Chers collègues,
L’initiative lancée par les linguistes de l’Université d’Orléans "Pour un Référentiel Européen d’Enseignement de la Linguistique" me semble bien venue. Mais il me semble également qu’avant de proposer une maquette de référentiel d’enseignement des sciences du langage, s’impose une réflexion de fond sur notre discipline. En effet, notre discipline manque de visibilité aussi bien externe qu’interne.
Externe vis-à-vis du grand public qui pense qu’un linguiste est quelqu’un qui sait parler de nombreuses langues —idée malheureusement entretenue par Claude Hagège— ou qui serait le gardien d’un quelconque temple grammatical. Cela est à prendre en considération parce que ni les élèves ni leurs parents n’entendent parler de linguistique, laquelle disparaît complètement sous l’enseignement du français. Mais également manque de visibilité auprès des autres disciplines des sciences humaines et sociales qui ignorent superbement les sciences du langage. Pas de reconnaissance institutionnelle pour la recherche (ni le CNRS ni l’EHESS n’ont de secteur sciences du langage à proprement parler, et on ne peut pas dire qu’elles soient très présentes dans les concours). Peu de reconnaissance scientifique de la part des historiens (un peu mais à distance), rarement des sociologues et des psychologues qui se contentent de l’analyse de contenu, un peu des anthropologues qui en récupèrent une partie par le biais de l’ethnolinguistique. Alors que, on le sait, les sciences du langage devraient être consultées par ces autres disciplines du fait que le langage s’y trouve comme fondateur de l’activité humaine.
Le manque de visibilité interne, lui, tient à diverses raisons bien difficiles à démêler. On peut en voir trois, concomitantes l’une de l’autre.

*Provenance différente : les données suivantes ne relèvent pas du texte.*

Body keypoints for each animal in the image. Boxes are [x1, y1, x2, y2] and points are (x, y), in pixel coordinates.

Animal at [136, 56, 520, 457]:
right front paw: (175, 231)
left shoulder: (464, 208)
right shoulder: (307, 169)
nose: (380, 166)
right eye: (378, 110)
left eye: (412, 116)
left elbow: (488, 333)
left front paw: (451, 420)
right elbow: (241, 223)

Il faudrait pouvoir s’entendre —mais ceci est une proposition à discuter— sur le fait que les sciences du langage —dénomination qui s’est substituée, à juste titre, à celle de linguistique, trop restrictive— se développent dans deux directions : l’une, tournée vers la connaissance des structures de la langue (ou des langues), allant, dans certains courants, jusqu’à tenter de décrire les mécanismes mentaux qui les engendrent (cognitivisme) ; l’autre, tournée vers les usages et l’analyse des discours, des textes et des faits de communication, s’inspirant de plusieurs courants (la philosophie analytique, la sociologie du langage, l’ethnométhodologie, la sémiologie, etc.), et s’attachant à étudier les discours sociaux.

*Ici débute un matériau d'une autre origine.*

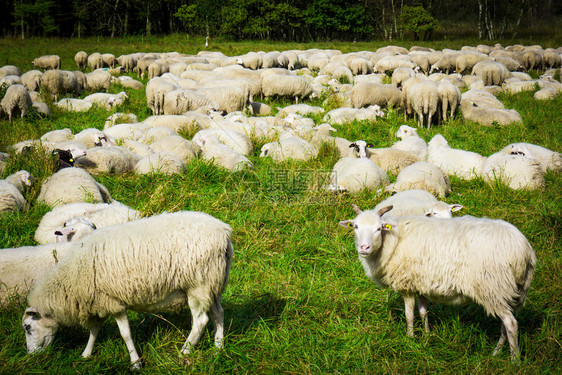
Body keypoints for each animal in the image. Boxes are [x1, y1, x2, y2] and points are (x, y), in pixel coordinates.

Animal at [21, 212, 232, 370]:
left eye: (27, 327)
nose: (30, 355)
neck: (71, 275)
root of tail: (224, 232)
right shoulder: (98, 301)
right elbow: (95, 330)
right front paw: (86, 354)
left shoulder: (113, 301)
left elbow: (125, 334)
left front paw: (135, 363)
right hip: (212, 283)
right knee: (218, 313)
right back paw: (218, 349)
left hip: (198, 284)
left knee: (200, 321)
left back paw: (184, 352)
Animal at [336, 206, 532, 362]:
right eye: (356, 226)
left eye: (378, 228)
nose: (364, 248)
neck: (393, 241)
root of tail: (521, 251)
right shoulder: (421, 283)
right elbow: (423, 311)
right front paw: (427, 337)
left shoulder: (406, 284)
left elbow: (409, 315)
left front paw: (410, 339)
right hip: (510, 291)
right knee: (506, 324)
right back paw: (497, 353)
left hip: (492, 287)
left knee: (511, 324)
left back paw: (514, 360)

Puis, prendre acte du fait qu’il y a des pratiques analysantes transversales : dans les études lexicales (traitements informatiques), dans les études sémantiques (théorie des topoï, analyses propositionnelles), dans les études sur l’énonciation (les modalités) dans les études en argumentation (les connecteurs), pratiques qui se trouvent à l’interface entre la langue et le discours.
Enfin, il faut prendre conscience que la finesse des découpages que l’on est amené à opérer dans la recherche ne doit pas nécessairement apparaître dans un cursus d’enseignement. Pour ma part, je proposerais que, partant d’une première grande division entre "linguistique de la langue" et "linguistique du discours", on se mette d’accord sur les enseignements qui doivent faire partie de ce fameux socle commun, et ceux qui sont proposés comme optionnels, à un certain niveau du cursus. C’est ce qui se fait, par exemple, en psychologie : tout étudiant en psychologie (à quelques variantes près) a une même formation de base aussi bien théorique que méthodologique ; puis, il peut se spécialiser en psychologie sociale, cognitive ou clinique.
Voilà, chers collègues, une modeste réflexion de l’un des vôtres, enseignant et chercheur, qui, tout en défendant l’idée d’une distinction entre analyse de langue et analyse de discours, a toujours cherché à lier les deux, et voit arriver avec tristesse des générations d’étudiants qui n’ont que des parcelles de savoir linguistique.